TEXTAUSZUG –
Ein „Rüpel“, ein Rohdiamant - und Testspieler hüben wie drüben

St. Paulis U23 siegt nach deutlicher Leistungssteigerung gegen Cordi

02. Juli 2017, 20:36 Uhr

Überraschender "Gast" bei der U23 des FC St. Pauli: Wedels Marlo Steinecke agierte als Testspieler bei den Kiezkickern. Foto: KBS-Picture.de

Noch einige Minuten nach dem Schlusspfiff stand Cordi-Coach Florian Gossow mit drei seiner Führungsspieler – Kapitän Timo Stegmann, Yannick Siemsen sowie Finn Peters – beisammen und fachsimpelte. „Es ging um gewisse taktische Sachen“, erklärte Gossow anschließend und führte aus: „Es waren ein paar Dinge, die schon sehr gut waren, aber auch einige Dinge, die wir auch gerade nochmal angesprochen haben – wie das gemeinsame Verschieben oder auch Kommandos geben, wann wie wir was zu machen haben –, wo es noch ein bisschen fehlte.“ 

Ronny Buchholz (Mi.) erzielte die Cordi-Führung per Flachschuss aus 14 Metern halbrechter Position. Foto: KBS-Picture.de

Für St. Paulis Youngster Rudolf González war es ein ganz besonderer Tag. Der gerade erst aus der eigenen A-Jugend hochgezogene Offensivakteur feierte nämlich seinen 19. Geburtstag. Rein sportlich betrachtet stand González im Testspiel, das auf dem Naturrasen am Bekkamp stattfand, bei Oberligist Concordia häufig im Mittelpunkt – allerdings zumeist nur durch unnötige Foulspiele, die ihn schon im ersten Durchgang an den Rande eines Platzverweises brachten. „Ich mag seine Art, wie er spielt“, hatte Trainer Joachim Philipkowski durchaus lobende Worte für einen seiner acht neu im Kader befindlichen A-Jugendlichen übrig. Und doch: „Der Junge brennt, aber heute war das in vielen Aktionen ein dummes brennen. Er hat in dem Spiel so viele unnötige Fouls gemacht, da wäre man in der Regionalliga schon geschwächt, weil ich ihn da wahrscheinlich schon nach 20 Minuten hätte rausnehmen müssen. Er ist noch jung und wird noch lernen. Deshalb ist es für mich eine kleine Lappalie und nichts Großes“, fügte „Piepel“, der González zur Halbzeit runternahm, aus.

DATENZEILEN –
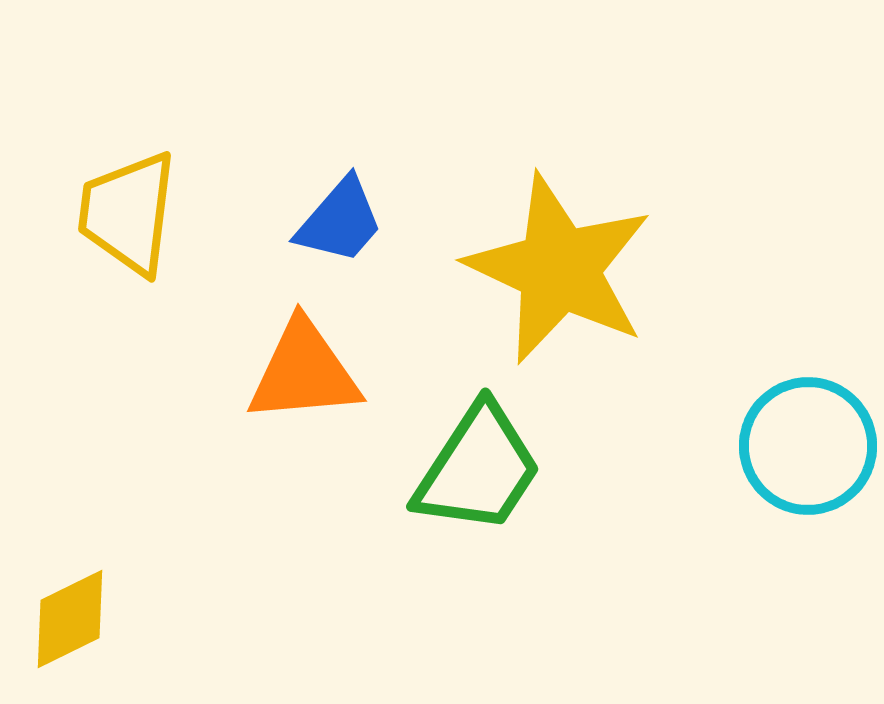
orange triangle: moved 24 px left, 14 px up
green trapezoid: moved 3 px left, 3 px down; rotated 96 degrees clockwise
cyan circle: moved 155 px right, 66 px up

AUFGABEN –
• A. Fasse den Spielbericht über das Testspiel zwischen St. Paulis U23 und Concordia in zwei Sätzen zusammen.
• B. Schreibe den Spielbericht über das Testspiel zwischen St. Paulis U23 und Concordia im gleichen Stil weiter.

LÖSUNGEN –
• A. St. Paulis U23 gewann das Testspiel gegen Concordia nach einer deutlichen Leistungssteigerung, und Cordi-Coach Florian Gossow besprach nach dem Schlusspfiff mit drei Führungsspielern taktische Punkte wie das gemeinsame Verschieben und das Geben von Kommandos. Bei St. Pauli fiel der 19-jährige Rudolf González vor allem durch unnötige Fouls auf, weshalb Trainer Joachim Philipkowski ihn zur Halbzeit auswechselte, die Sache aber als kleine Lappalie abtat.

• B.
Führungsschütze Buchholz überzeugt auf ungewohnter Position

St. Paulis "Geburtstagskind" Rudolf González kam fast immer einen Schritt zu spät - wie auch in jener Szene gegen Andreas Goldgraebe. Foto: KBS-Picture.de

Deutlich erfreulicher verlief der Auftritt von Irwin Pfeiffer, der im zweiten Abschnitt sein Können zum Besten gab und ebenfalls brannte – allerdings im positiven Sinne. Der Angreifer jagte jedem Ball hinterher, erzielte einen Treffer und leitete die Wende mit ein. Denn: In den ersten 45 Minuten lief bei den „Kiezkickerchen“ so gut wie gar nichts zusammen. Immer wieder leistete man sich eklatante Abspielfehler und kam auch in den Zweikämpfen stets zu spät. Weil Edin Tanovic nicht aufpasste, konnte Ronny Buchholz – auf ungewöhnlicher Position im rechten Mittelfeld – trocken per Flachschuss ins lange Eck zur 1:0-Führung für Cordi vollstrecken (10.). Per Freistoß aus größerer Entfernung hätte der ehemalige Kiezkicker Timo Stegmann das Resultat fast verdoppelt, wenn das runde Leder nicht an den Pfosten geklatscht wäre (25.). Als González nach seinem x-Team Foulspiel von Referee Alexander Teuscher den längst überfälligen gelben Karton sah, könnte auch Gossow seine Emotionen nur schwer im Zaun halten. „Der größte Holzfuß hier“, schimpfte der Übungsleiter des Oberligisten in Richtung des St. Paulianers, der auf seine Weise konterte.

Youngster Pfeiffer dreht auf - Gossow: "Haben nicht auf Ergebnis gespielt"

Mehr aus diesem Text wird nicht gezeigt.